■ **REQUIREMENT**: Only the closing portion of the entries is to be reproduced: the line containing "Die Kasserolle hat" through the very last line, exactly as written.

■ **SOURCE MATERIAL**:

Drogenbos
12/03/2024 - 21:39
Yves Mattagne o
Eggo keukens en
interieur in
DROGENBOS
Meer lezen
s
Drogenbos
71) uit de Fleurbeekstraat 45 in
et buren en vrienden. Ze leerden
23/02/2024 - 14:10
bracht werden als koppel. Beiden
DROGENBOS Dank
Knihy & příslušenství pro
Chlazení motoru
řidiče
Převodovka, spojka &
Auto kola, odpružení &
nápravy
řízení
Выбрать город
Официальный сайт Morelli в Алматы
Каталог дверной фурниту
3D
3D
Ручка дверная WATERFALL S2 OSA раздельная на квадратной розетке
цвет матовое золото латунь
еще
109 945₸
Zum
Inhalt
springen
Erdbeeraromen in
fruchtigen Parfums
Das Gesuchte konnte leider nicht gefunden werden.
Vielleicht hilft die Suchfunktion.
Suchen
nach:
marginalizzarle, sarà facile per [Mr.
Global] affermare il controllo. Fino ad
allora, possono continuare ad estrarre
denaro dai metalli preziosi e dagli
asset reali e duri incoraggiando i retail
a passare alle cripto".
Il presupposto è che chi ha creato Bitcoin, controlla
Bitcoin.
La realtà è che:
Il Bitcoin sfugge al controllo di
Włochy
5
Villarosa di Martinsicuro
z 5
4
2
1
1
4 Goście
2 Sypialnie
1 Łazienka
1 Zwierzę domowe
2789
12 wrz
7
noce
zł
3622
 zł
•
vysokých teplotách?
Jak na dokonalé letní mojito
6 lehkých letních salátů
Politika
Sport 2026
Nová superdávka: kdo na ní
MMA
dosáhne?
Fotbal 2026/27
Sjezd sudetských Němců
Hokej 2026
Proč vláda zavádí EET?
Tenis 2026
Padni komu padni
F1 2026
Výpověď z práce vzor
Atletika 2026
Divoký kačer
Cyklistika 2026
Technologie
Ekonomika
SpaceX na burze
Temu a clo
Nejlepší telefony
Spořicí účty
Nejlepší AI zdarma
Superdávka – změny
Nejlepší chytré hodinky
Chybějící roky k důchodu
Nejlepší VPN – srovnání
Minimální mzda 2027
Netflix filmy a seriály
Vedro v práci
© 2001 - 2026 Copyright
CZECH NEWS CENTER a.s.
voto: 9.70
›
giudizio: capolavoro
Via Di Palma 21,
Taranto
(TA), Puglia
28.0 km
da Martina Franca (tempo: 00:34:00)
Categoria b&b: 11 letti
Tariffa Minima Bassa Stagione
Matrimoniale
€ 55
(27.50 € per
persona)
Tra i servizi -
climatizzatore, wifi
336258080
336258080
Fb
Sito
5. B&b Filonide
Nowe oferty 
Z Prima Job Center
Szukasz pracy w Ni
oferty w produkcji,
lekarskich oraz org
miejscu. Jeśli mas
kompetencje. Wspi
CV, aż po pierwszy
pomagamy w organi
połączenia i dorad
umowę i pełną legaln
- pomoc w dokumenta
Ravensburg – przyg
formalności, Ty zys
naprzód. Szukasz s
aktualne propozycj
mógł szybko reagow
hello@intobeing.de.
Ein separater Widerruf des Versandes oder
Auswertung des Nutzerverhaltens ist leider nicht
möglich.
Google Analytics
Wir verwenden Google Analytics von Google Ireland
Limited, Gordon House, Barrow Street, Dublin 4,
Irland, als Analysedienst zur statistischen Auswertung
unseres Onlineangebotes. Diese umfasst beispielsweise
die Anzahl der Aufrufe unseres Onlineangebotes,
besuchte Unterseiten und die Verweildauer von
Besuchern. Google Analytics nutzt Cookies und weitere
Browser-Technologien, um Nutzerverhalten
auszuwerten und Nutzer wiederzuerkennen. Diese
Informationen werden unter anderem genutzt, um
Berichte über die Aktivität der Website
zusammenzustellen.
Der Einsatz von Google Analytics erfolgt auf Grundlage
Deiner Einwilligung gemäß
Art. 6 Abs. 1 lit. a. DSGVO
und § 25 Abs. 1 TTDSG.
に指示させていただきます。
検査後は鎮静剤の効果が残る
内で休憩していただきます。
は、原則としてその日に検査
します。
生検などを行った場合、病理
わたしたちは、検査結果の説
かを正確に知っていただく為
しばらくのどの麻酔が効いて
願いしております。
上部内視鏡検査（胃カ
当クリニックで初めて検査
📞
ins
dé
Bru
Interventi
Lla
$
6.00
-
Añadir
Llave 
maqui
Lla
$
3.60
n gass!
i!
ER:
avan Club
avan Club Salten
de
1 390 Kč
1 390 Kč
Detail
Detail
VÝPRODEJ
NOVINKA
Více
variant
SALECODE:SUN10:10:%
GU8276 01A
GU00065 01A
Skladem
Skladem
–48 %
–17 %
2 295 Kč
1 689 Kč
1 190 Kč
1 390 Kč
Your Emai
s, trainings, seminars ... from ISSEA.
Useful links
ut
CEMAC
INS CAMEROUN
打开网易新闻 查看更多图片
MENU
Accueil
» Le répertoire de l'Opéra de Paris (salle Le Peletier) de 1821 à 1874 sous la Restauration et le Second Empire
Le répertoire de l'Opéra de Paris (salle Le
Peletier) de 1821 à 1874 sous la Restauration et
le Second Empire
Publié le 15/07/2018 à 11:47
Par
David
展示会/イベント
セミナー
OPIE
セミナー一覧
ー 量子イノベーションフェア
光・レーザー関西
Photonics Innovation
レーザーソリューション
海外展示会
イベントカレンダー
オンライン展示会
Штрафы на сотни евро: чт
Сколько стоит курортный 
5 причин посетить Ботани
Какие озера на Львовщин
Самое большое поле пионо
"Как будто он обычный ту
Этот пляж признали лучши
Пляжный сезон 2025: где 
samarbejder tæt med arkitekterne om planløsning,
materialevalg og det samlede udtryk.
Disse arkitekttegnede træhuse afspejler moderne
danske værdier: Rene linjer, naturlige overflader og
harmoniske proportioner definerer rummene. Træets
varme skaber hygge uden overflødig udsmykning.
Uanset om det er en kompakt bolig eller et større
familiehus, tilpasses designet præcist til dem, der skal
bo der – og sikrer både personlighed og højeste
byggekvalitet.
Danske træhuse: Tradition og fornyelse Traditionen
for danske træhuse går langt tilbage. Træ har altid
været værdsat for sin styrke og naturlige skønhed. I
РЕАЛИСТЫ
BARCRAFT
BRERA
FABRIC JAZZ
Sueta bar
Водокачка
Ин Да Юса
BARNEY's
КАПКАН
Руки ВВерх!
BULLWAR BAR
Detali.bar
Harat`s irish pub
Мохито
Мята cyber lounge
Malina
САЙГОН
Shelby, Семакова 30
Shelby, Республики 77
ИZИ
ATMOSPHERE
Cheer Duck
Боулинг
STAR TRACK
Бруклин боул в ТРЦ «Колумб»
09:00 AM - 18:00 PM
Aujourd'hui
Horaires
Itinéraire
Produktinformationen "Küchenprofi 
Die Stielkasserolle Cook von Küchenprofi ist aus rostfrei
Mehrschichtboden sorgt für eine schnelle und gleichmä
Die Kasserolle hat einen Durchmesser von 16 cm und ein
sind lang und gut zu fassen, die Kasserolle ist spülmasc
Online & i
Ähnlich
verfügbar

■ **RESULT OF THIS EXERCISE**:
Die Kasserolle hat einen Durchmesser von 16 cm und ein
sind lang und gut zu fassen, die Kasserolle ist spülmasc
Online & i
Ähnlich
verfügbar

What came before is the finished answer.